LU-563 - Client evictions seen when running mdtest and repeated failover
========================================================================

Issue: http://jira.whamcloud.com/browse/LU-563
Environment: CHAOS 5, RHEL 6, Lustre 2.0.66-2chaos
Contact: Prakash Surya <surya1@llnl.gov>

Description
===========

We have seen client evictions while running mdtest on 55 nodes, with 8 takes
per node and continuous OSS failover taking place.

The command being run is the following:
{noformat}
srun -v -O -l -D /p/lcrater2/surya1/tmp/ -N 55 -n $((55*8))  -- \
	mdtest /p/lcrater2/surya1/tmp -I 10000 >MDTEST.stdout 2>MDTEST.stderr
{noformat}

Out of the 3 times this has been run with OSS failover/failback happening in
the background, none have completed successfully. Two of the runs suffered from
client evictions, and the third suffered from a node failure (it is unclear
whether this was due to Lustre or not).

Also, for what its worth, these issues have not yet appeared when failover is
not running in the background. I have run the above command a couple times
without simultaneously failing the OSS nodes, and those runs were able to
complete successfully.

Contents
========

This archive contains some of the results obtained by running the above
mentioned tests. The results for each test are contained in their own separate
directory. Thus, the results for the first test run is contained in directory
run1, the second test in run2, etc.

Each directory should contain 4 files:

 * MDTEST.cli          - contains the command line which was executed to kick
                         off the test.

 * MDTEST.stdout       - The stdout output of the command executed.
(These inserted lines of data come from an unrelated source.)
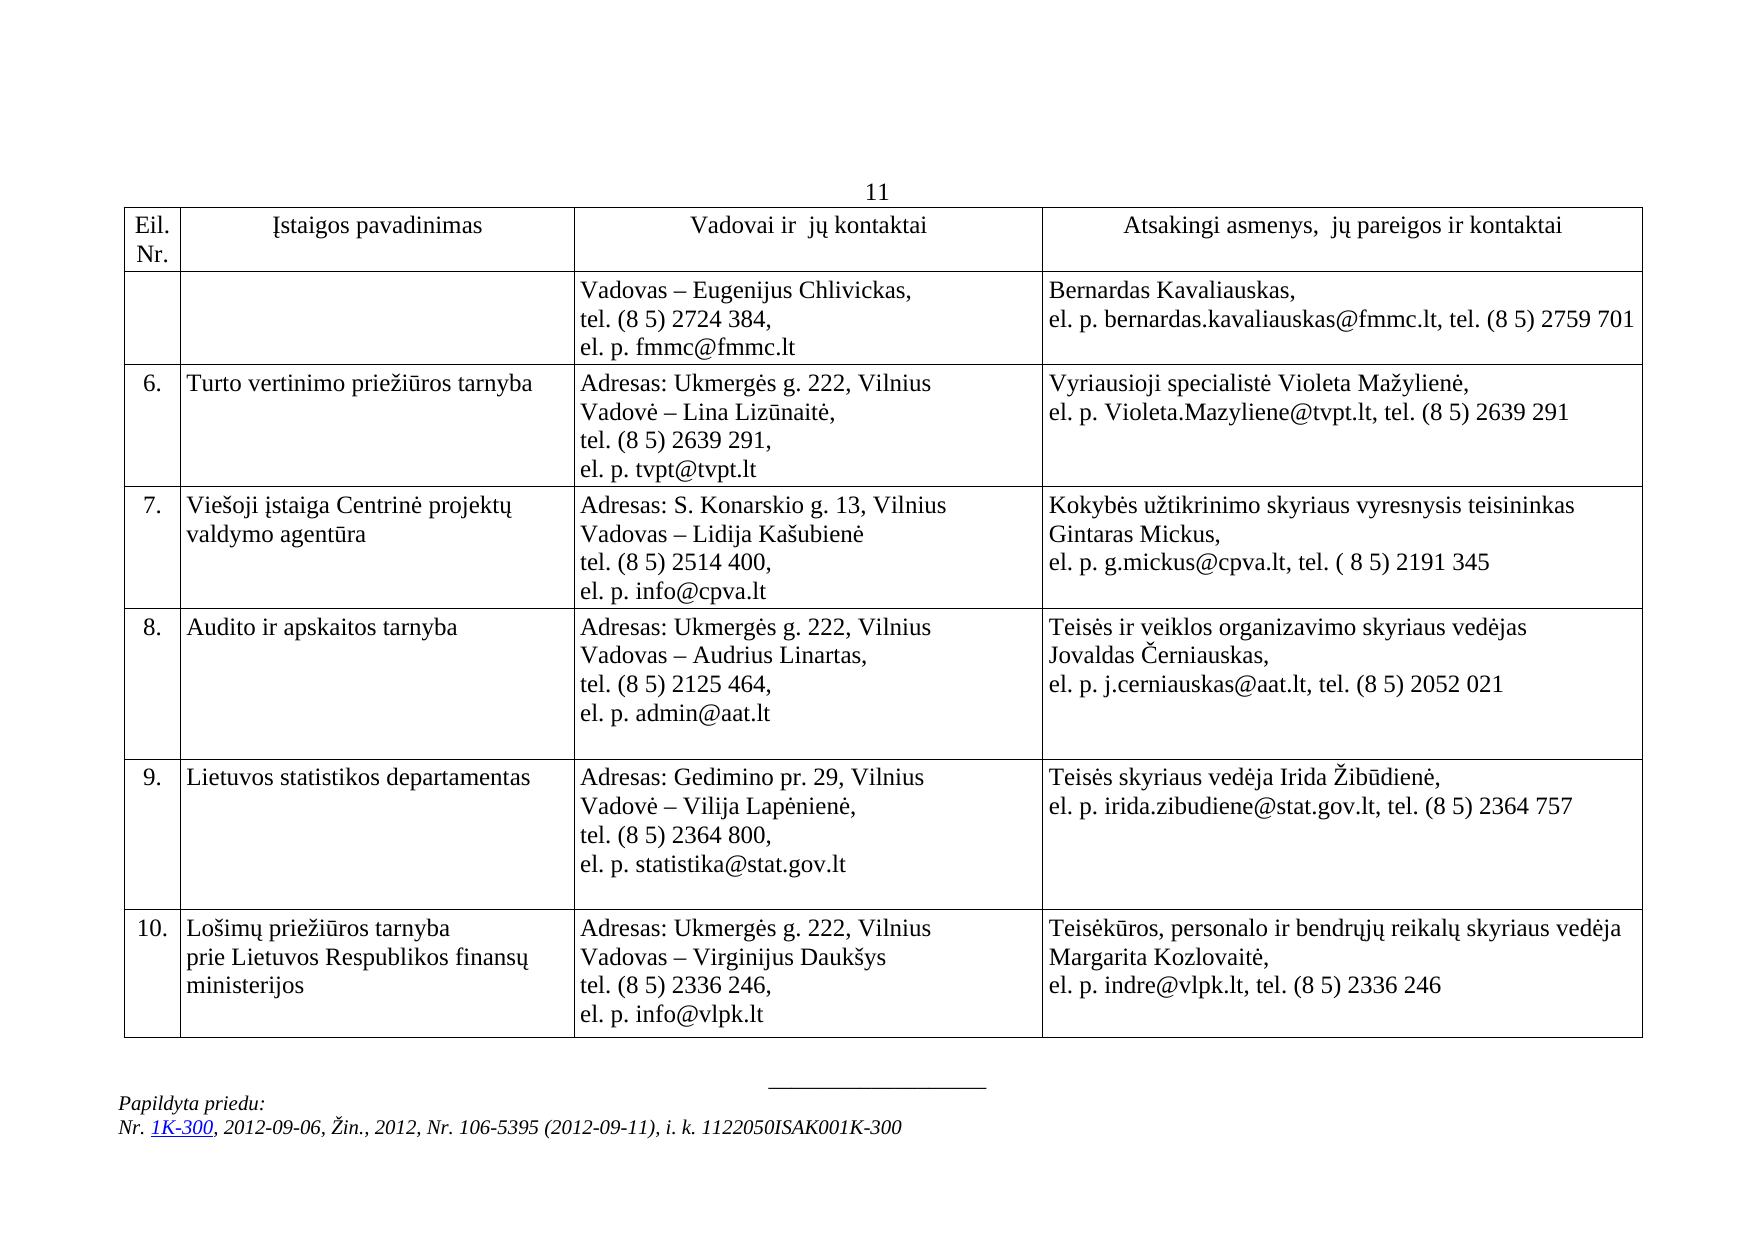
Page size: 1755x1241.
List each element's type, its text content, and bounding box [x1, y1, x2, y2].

table_cell [181, 272, 574, 364]
table_cell Turto vertinimo priežiūros tarnyba [181, 365, 574, 486]
table_cell Adresas: S. Konarskio g. 13, Vilnius Vadovas – Lidija Kašubienė tel. (8 5) 2514 400, el. p. info@cpva.lt [575, 487, 1042, 608]
table_cell Viešoji įstaiga Centrinė projektų valdymo agentūra [181, 487, 574, 608]
table_cell Vyriausioji specialistė Violeta Mažylienė, el. p. Violeta.Mazyliene@tvpt.lt, tel. (8 5) 2639 291 [1043, 365, 1642, 486]
table_cell 9. [125, 760, 180, 909]
table_header Vadovai ir jų kontaktai [575, 208, 1042, 271]
text Nr. 1K-300, 2012-09-06, Žin., 2012, Nr. 106-5395 (2012-09-11), i. k. 1122050ISAK001K-300 [118, 1115, 1636, 1139]
text Papildyta priedu: [118, 1091, 1636, 1115]
table_cell Teisėkūros, personalo ir bendrųjų reikalų skyriaus vedėja Margarita Kozlovaitė, el. p. indre@vlpk.lt, tel. (8 5) 2336 246 [1043, 910, 1642, 1037]
table_cell Adresas: Gedimino pr. 29, Vilnius Vadovė – Vilija Lapėnienė, tel. (8 5) 2364 800, el. p. statistika@stat.gov.lt [575, 760, 1042, 909]
table_cell Teisės skyriaus vedėja Irida Žibūdienė, el. p. irida.zibudiene@stat.gov.lt, tel. (8 5) 2364 757 [1043, 760, 1642, 909]
table_cell Vadovas – Eugenijus Chlivickas, tel. (8 5) 2724 384, el. p. fmmc@fmmc.lt [575, 272, 1042, 364]
table_cell 8. [125, 609, 180, 758]
table_cell Adresas: Ukmergės g. 222, Vilnius Vadovas – Virginijus Daukšys tel. (8 5) 2336 246, el. p. info@vlpk.lt [575, 910, 1042, 1037]
table_header Atsakingi asmenys, jų pareigos ir kontaktai [1043, 208, 1642, 271]
table_cell Lietuvos statistikos departamentas [181, 760, 574, 909]
table_cell Audito ir apskaitos tarnyba [181, 609, 574, 758]
table_cell Adresas: Ukmergės g. 222, Vilnius Vadovas – Audrius Linartas, tel. (8 5) 2125 464, el. p. admin@aat.lt [575, 609, 1042, 758]
table_cell Bernardas Kavaliauskas, el. p. bernardas.kavaliauskas@fmmc.lt, tel. (8 5) 2759 701 [1043, 272, 1642, 364]
table_header Įstaigos pavadinimas [181, 208, 574, 271]
table_cell Lošimų priežiūros tarnyba prie Lietuvos Respublikos finansų ministerijos [181, 910, 574, 1037]
table_cell Teisės ir veiklos organizavimo skyriaus vedėjas Jovaldas Černiauskas, el. p. j.cerniauskas@aat.lt, tel. (8 5) 2052 021 [1043, 609, 1642, 758]
table_cell [125, 272, 180, 364]
table_cell 10. [125, 910, 180, 1037]
table_cell 6. [125, 365, 180, 486]
table_cell 7. [125, 487, 180, 608]
table_header Eil. Nr. [125, 208, 180, 271]
table_cell Adresas: Ukmergės g. 222, Vilnius Vadovė – Lina Lizūnaitė, tel. (8 5) 2639 291, el. p. tvpt@tvpt.lt [575, 365, 1042, 486]
table_cell Kokybės užtikrinimo skyriaus vyresnysis teisininkas Gintaras Mickus, el. p. g.mickus@cpva.lt, tel. ( 8 5) 2191 345 [1043, 487, 1642, 608]
text ___________________ [118, 1064, 1636, 1091]
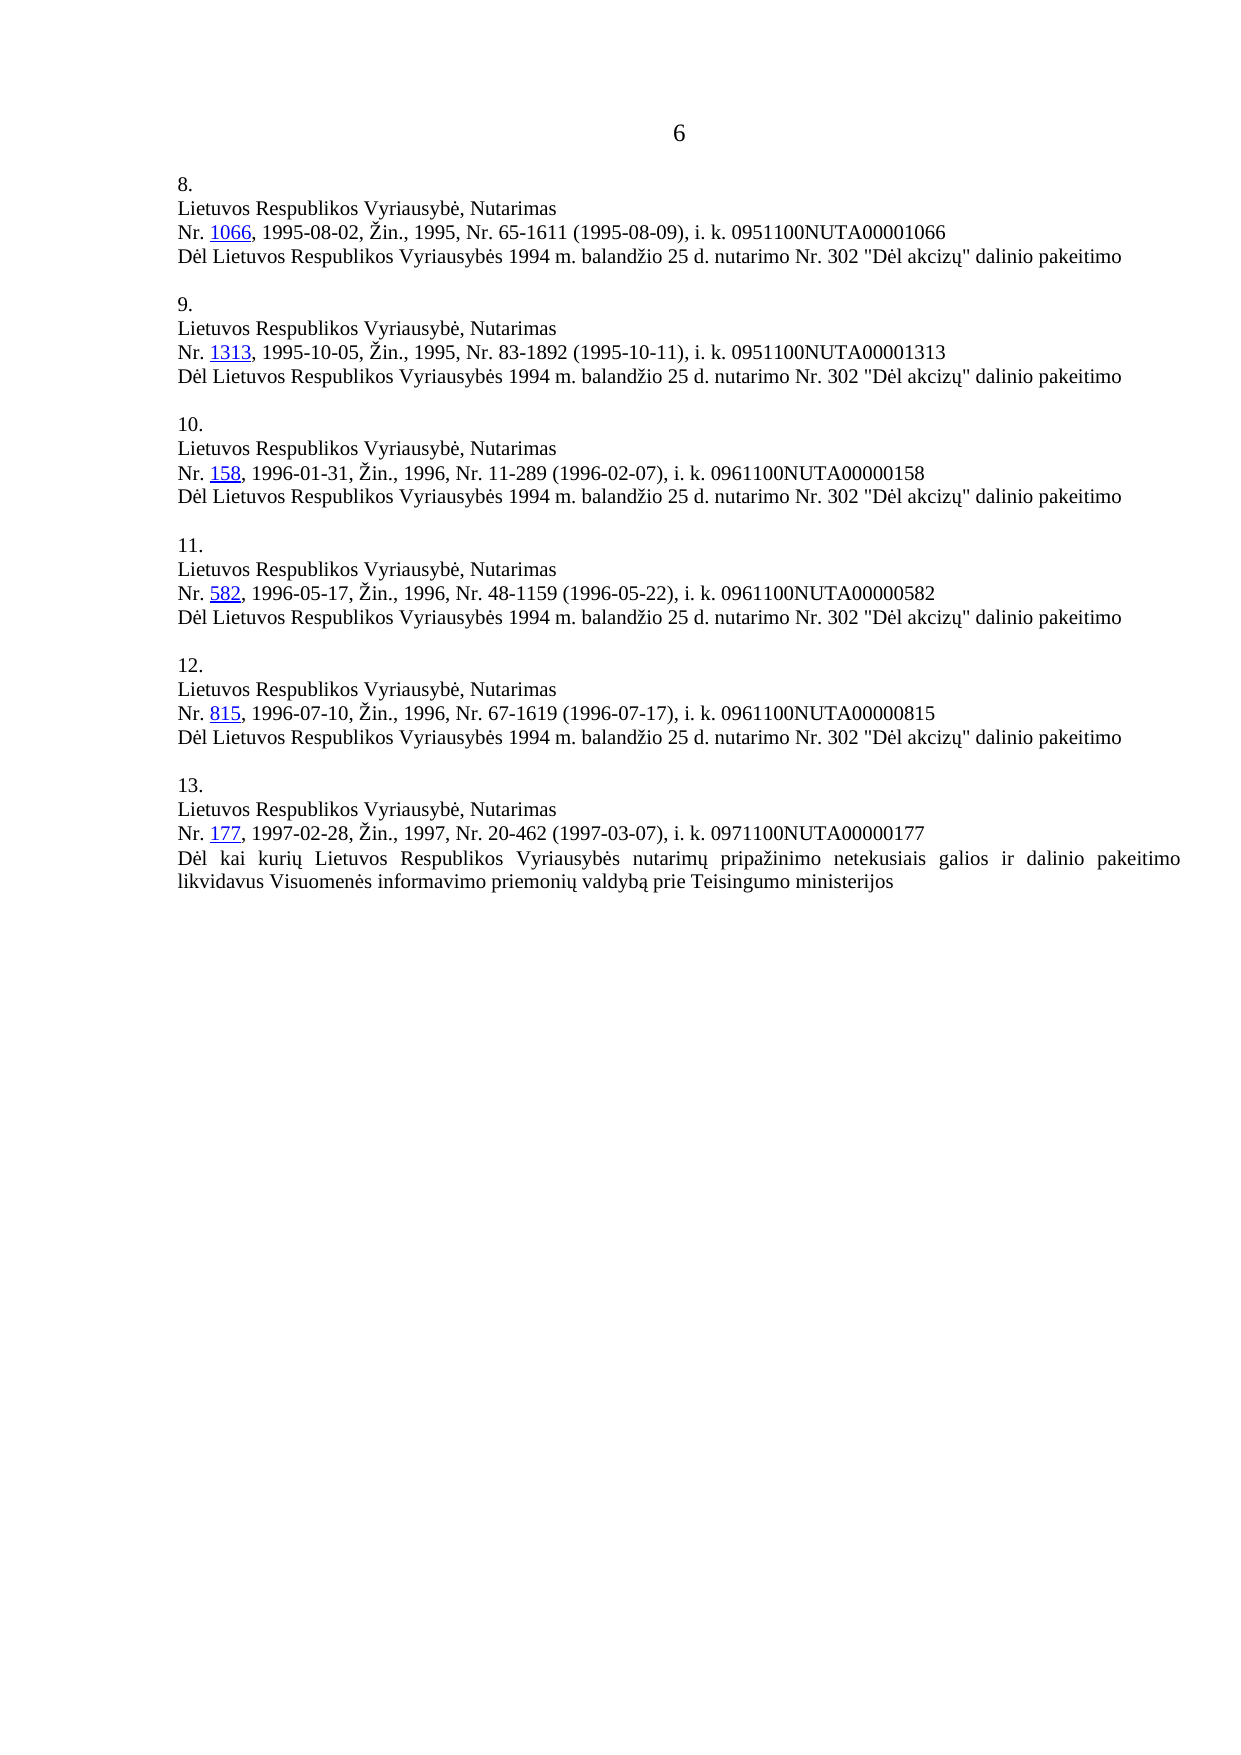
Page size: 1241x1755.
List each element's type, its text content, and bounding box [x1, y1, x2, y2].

text Nr. 158, 1996-01-31, Žin., 1996, Nr. 11-289 (1996-02-07), i. k. 0961100NUTA00000158 [177, 460, 1181, 484]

 * MDTEST.stderr       - The stderr output of the command executed.

 * lustre.log-$DATE.gz - A collection of the Lustre console log messages for
                         the day the test was run.

Also, the root directory should contain the fail.sh script. This script was
simultaneously executed while the aforementioned tests were running to stress
the failover/failback capabilities of the filesystem.